Thaw thoughtfully: There are three safe ways to thaw a turkey, and leaving it on the counter is not one of them. When a turkey has been left to thaw on a counter for more than 2 hours, the center may still be frozen, but the outer layer is at a temperature where foodborne bacteria multiply rapidly. Check out this USDA article on safe turkey thawing to get detailed instructions for the three safe ways to thaw a turkey: in the fridge, in cold water, and in the microwave.
Quash cross-contamination: Always remember that raw poultry can carry salmonella. To prevent cross-contamination and the spreading of bacteria, never prepare food on a surface previously touched by uncooked turkey or any other meat. Be sure to thoroughly clean all cutting boards, countertops and utensils that have come in contact with raw meat, and wash your hands often.
Don’t carry that weight: Heavy pots and pans can be tricky to move from place to place. So you’ll want to place the pot on the stove first, and then add your ingredients. If you need to fill it with water, an extra-long hose for your sink sprayer will allow you to do that without having to move the pot.

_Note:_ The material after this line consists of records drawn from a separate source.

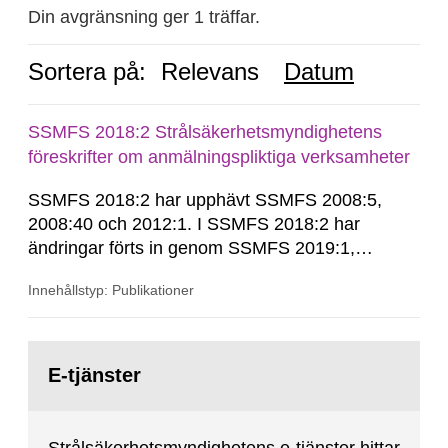
Din avgränsning ger 1 träffar.
Sortera på:
Relevans
Datum
SSMFS 2018:2 Strålsäkerhetsmyndighetens
föreskrifter om anmälningspliktiga verksamheter
SSMFS 2018:2 har upphävt SSMFS 2008:5,
2008:40 och 2012:1. I SSMFS 2018:2 har
ändringar förts in genom SSMFS 2019:1,
SSMFS 2019:4 och SSMFS 2025:2.
Innehållstyp: Publikationer
Gå
till
E-tjänster
sida:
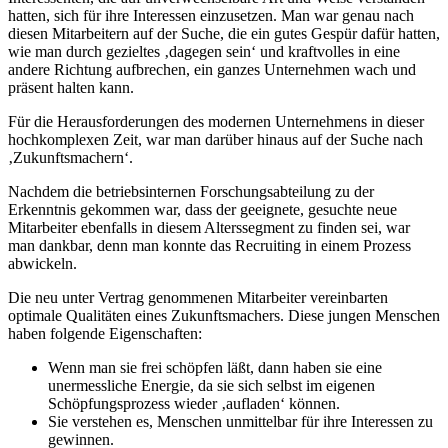
hatten, sich für ihre Interessen einzusetzen. Man war genau nach
diesen Mitarbeitern auf der Suche, die ein gutes Gespür dafür hatten,
wie man durch gezieltes ‚dagegen sein‘ und kraftvolles in eine
andere Richtung aufbrechen, ein ganzes Unternehmen wach und
präsent halten kann.
Für die Herausforderungen des modernen Unternehmens in dieser
hochkomplexen Zeit, war man darüber hinaus auf der Suche nach
‚Zukunftsmachern‘.
Nachdem die betriebsinternen Forschungsabteilung zu der
Erkenntnis gekommen war, dass der geeignete, gesuchte neue
Mitarbeiter ebenfalls in diesem Alterssegment zu finden sei, war
man dankbar, denn man konnte das Recruiting in einem Prozess
abwickeln.
Die neu unter Vertrag genommenen Mitarbeiter vereinbarten
optimale Qualitäten eines Zukunftsmachers. Diese jungen Menschen
haben folgende Eigenschaften:
Wenn man sie frei schöpfen läßt, dann haben sie eine
unermessliche Energie, da sie sich selbst im eigenen
Schöpfungsprozess wieder ‚aufladen‘ können.
Sie verstehen es, Menschen unmittelbar für ihre Interessen zu
gewinnen.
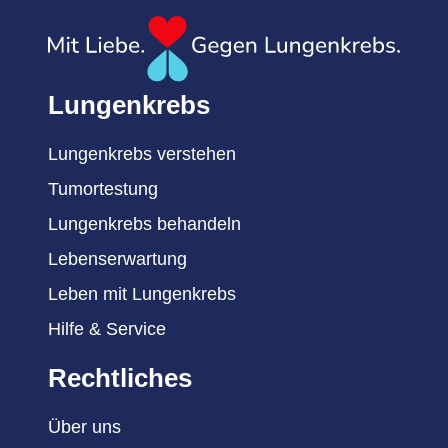
Lungenkrebs
Lungenkrebs verstehen
Tumortestung
Lungenkrebs behandeln
Lebenserwartung
Leben mit Lungenkrebs
Hilfe & Service
Rechtliches
Über uns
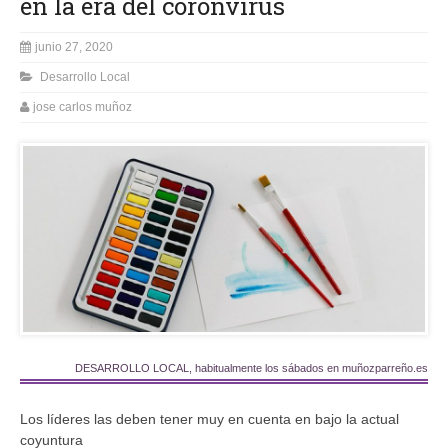
en la era del coronvirus
junio 27, 2020
Desarrollo Local
jose carlos muñoz
DESARROLLO LOCAL, habitualmente los sábados en muñozparreño.es
Los líderes las deben tener muy en cuenta en bajo la actual
coyuntura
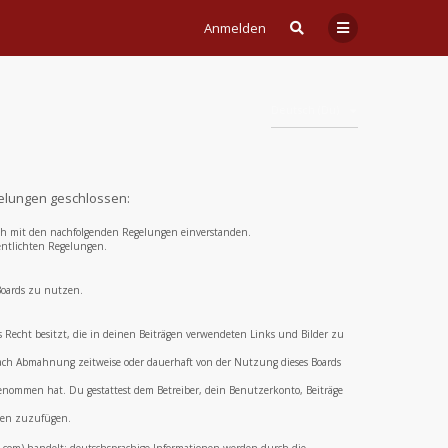
Anmelden
Deutsch (Du)
gelungen geschlossen:
 dich mit den nachfolgenden Regelungen einverstanden.
fentlichten Regelungen.
 Boards zu nutzen.
das Recht besitzt, die in deinen Beiträgen verwendeten Links und Bilder zu
 nach Abmahnung zeitweise oder dauerhaft von der Nutzung dieses Boards
 genommen hat. Du gestattest dem Betreiber, dein Benutzerkonto, Beiträge
aden zuzufügen.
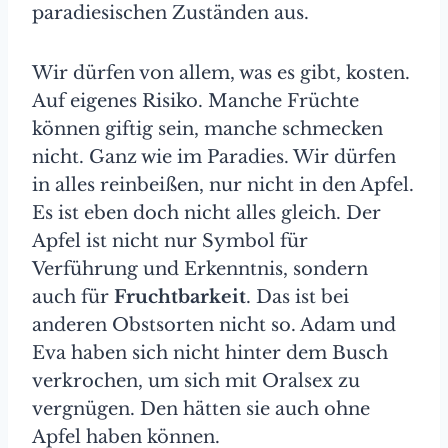
paradiesischen Zuständen aus.
Wir dürfen von allem, was es gibt, kosten.
Auf eigenes Risiko. Manche Früchte
können giftig sein, manche schmecken
nicht. Ganz wie im Paradies. Wir dürfen
in alles reinbeißen, nur nicht in den Apfel.
Es ist eben doch nicht alles gleich. Der
Apfel ist nicht nur Symbol für
Verführung und Erkenntnis, sondern
auch für
Fruchtbarkeit
. Das ist bei
anderen Obstsorten nicht so. Adam und
Eva haben sich nicht hinter dem Busch
verkrochen, um sich mit Oralsex zu
vergnügen. Den hätten sie auch ohne
Apfel haben können.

Light your workspace: It never hurts to throw more light on the situation, and using sharp knives gets much safer when you can properly see what you’re doing. For quick and easy kitchen task lighting, get some battery-powered, stick-on LEDs and attach them to the underside of your cabinets.
Avoid scalding water: Remember that half of all burns treated in the ER result from a scalding injury. So set your home’s water heater to 120 degrees to prevent water from coming out of the tap at a dangerous temperature.
How to fight fire right: For a grease fire, a quick solution is to pour a box of baking soda directly over the flames. Never douse with water! Always keep a fire extinguisher within reach, and regularly check the pressure gauge to make sure it's operable.
Follow these tips for Thanksgiving kitchen safety, and you’ll have one less thing to worry about while cooking up a feast for friends and family.